## What the task asks
Each line that includes the word "laptop" should be copied from the records.

[Object change listings]
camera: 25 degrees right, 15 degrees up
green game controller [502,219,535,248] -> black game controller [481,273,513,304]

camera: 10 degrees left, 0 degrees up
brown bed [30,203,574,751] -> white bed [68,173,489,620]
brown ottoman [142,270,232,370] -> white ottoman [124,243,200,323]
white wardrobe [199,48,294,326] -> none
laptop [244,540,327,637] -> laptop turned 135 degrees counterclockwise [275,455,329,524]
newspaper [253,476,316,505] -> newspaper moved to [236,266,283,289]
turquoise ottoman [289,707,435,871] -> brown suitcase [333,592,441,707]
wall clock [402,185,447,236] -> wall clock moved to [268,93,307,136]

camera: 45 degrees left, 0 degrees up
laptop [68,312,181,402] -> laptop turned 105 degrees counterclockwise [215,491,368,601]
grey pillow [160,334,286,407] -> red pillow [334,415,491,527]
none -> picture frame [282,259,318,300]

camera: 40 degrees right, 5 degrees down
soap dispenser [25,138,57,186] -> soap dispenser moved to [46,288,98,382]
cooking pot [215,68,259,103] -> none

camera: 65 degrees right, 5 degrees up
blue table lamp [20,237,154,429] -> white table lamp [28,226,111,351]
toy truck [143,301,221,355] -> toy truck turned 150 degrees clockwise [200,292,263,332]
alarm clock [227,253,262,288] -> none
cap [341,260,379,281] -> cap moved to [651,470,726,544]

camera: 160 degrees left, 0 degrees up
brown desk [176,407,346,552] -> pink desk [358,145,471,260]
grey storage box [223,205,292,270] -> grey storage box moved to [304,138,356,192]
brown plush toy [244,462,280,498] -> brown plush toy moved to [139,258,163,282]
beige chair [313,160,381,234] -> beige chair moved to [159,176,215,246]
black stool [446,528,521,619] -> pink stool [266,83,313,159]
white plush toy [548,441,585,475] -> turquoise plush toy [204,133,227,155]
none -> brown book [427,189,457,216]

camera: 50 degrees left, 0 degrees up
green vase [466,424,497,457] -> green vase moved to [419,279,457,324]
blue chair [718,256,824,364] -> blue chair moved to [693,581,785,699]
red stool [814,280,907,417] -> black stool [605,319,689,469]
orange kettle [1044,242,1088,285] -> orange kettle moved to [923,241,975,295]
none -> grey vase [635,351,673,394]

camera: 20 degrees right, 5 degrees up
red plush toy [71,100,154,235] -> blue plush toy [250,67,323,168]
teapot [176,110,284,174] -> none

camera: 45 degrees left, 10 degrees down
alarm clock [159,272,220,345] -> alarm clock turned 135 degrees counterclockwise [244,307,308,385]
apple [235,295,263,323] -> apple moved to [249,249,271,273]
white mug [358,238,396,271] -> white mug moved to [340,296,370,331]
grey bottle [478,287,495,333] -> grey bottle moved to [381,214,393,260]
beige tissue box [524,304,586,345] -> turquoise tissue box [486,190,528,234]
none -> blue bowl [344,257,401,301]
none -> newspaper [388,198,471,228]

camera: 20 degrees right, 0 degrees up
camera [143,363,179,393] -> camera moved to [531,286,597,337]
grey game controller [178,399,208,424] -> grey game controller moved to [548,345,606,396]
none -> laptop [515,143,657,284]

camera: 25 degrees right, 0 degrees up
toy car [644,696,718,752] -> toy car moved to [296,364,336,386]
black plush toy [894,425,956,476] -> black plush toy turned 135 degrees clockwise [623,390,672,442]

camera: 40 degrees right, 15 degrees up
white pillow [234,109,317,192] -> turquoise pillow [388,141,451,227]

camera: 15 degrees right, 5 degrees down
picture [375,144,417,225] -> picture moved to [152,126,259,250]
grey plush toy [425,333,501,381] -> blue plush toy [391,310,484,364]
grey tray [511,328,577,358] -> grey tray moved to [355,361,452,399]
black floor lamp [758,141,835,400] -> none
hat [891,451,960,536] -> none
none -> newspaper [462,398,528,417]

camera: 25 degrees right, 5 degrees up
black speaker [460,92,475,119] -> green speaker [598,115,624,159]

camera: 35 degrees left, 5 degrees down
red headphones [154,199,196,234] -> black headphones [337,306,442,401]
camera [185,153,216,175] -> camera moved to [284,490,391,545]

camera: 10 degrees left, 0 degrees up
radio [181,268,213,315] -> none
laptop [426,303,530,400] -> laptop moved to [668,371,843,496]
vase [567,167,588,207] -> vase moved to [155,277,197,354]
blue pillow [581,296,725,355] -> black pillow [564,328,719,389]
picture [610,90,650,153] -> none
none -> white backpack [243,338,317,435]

## Task response
laptop [244,540,327,637] -> laptop turned 135 degrees counterclockwise [275,455,329,524]
laptop [68,312,181,402] -> laptop turned 105 degrees counterclockwise [215,491,368,601]
none -> laptop [515,143,657,284]
laptop [426,303,530,400] -> laptop moved to [668,371,843,496]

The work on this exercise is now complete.